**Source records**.
'''

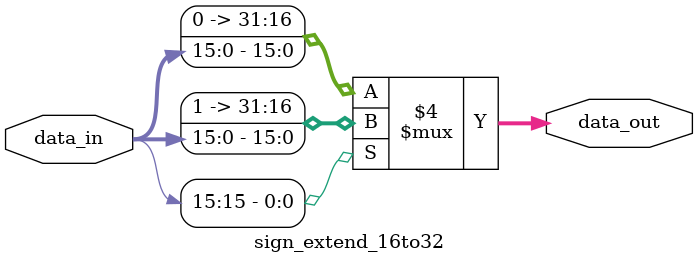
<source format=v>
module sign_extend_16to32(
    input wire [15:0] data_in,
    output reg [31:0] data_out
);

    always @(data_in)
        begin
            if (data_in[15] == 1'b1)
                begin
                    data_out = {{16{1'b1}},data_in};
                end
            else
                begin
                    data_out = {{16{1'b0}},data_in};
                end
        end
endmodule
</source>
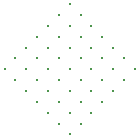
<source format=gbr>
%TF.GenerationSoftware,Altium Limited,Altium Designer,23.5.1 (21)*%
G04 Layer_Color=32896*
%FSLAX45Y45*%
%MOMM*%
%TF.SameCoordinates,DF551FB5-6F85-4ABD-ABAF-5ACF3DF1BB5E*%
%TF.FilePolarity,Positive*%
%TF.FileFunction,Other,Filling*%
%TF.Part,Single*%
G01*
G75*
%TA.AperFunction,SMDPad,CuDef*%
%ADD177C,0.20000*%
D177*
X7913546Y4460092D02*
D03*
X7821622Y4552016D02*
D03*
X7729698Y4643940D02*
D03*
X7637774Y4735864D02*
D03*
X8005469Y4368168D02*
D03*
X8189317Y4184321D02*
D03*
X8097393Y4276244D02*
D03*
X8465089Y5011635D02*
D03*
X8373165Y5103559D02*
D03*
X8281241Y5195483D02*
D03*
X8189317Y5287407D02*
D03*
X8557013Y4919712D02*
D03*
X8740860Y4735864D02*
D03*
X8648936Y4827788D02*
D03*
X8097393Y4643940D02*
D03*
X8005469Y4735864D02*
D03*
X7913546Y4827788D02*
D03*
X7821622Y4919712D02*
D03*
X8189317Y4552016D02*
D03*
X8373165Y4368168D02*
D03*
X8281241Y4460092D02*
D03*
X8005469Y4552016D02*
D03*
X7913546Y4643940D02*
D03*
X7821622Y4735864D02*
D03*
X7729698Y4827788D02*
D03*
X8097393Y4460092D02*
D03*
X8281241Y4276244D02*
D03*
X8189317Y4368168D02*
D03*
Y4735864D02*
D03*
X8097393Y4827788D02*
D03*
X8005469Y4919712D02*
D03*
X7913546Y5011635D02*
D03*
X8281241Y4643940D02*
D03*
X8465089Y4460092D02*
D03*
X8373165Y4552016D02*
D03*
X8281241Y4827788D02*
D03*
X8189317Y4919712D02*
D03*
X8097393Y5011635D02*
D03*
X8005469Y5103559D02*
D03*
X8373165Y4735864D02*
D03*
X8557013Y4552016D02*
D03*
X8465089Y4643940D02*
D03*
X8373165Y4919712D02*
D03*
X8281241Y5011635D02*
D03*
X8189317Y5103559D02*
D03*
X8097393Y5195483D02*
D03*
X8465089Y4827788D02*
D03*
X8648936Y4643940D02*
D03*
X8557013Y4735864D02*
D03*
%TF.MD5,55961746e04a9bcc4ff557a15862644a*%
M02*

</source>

'''
'''

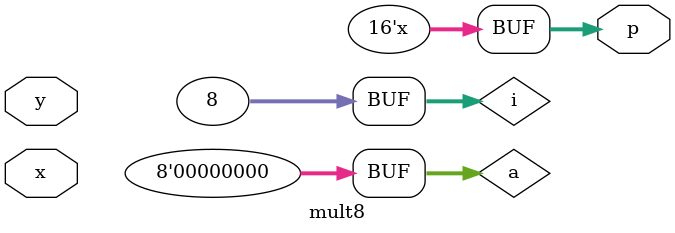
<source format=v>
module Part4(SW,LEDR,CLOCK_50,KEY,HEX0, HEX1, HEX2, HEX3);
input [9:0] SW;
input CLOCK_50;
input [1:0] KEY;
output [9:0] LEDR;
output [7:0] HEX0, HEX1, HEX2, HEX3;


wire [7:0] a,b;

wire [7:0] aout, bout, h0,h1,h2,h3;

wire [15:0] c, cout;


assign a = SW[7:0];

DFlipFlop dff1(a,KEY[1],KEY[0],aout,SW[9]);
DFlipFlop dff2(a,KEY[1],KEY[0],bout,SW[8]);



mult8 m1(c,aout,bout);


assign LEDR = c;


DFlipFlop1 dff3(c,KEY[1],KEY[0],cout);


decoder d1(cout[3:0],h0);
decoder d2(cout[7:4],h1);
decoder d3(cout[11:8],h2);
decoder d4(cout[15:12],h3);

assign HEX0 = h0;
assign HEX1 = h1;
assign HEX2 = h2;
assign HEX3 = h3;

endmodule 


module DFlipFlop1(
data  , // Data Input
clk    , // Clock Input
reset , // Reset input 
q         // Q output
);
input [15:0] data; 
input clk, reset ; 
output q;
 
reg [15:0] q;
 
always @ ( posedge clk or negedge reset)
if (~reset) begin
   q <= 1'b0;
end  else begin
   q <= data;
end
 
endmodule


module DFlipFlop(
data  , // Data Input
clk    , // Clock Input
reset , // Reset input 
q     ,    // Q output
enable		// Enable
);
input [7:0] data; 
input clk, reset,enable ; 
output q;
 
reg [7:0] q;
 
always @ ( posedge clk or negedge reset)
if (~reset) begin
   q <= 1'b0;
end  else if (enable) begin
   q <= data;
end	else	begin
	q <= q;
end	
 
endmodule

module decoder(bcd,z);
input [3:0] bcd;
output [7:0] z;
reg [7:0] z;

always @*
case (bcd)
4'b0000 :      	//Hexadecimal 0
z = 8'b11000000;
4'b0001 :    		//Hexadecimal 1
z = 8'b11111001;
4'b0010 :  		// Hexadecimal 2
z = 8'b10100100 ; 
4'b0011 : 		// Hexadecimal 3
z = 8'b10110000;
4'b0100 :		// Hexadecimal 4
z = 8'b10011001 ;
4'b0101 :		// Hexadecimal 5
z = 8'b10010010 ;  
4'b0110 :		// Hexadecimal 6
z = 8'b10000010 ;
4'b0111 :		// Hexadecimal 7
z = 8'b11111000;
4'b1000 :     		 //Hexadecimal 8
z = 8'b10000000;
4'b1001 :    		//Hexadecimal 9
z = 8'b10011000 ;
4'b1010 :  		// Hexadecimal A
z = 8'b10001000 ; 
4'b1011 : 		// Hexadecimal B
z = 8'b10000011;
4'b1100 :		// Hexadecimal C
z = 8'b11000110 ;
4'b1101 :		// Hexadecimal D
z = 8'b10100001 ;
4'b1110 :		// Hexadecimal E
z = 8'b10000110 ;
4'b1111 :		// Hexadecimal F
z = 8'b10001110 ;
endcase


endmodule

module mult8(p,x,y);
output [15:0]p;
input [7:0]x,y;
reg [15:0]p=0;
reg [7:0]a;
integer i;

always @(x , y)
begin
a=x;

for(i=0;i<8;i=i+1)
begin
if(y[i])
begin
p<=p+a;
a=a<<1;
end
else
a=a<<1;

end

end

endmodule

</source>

'''

**What you are asked to do**.
Take every line above that includes "decoder" and list it.

**Task solution**.
decoder d1(cout[3:0],h0);
decoder d2(cout[7:4],h1);
decoder d3(cout[11:8],h2);
decoder d4(cout[15:12],h3);
module decoder(bcd,z);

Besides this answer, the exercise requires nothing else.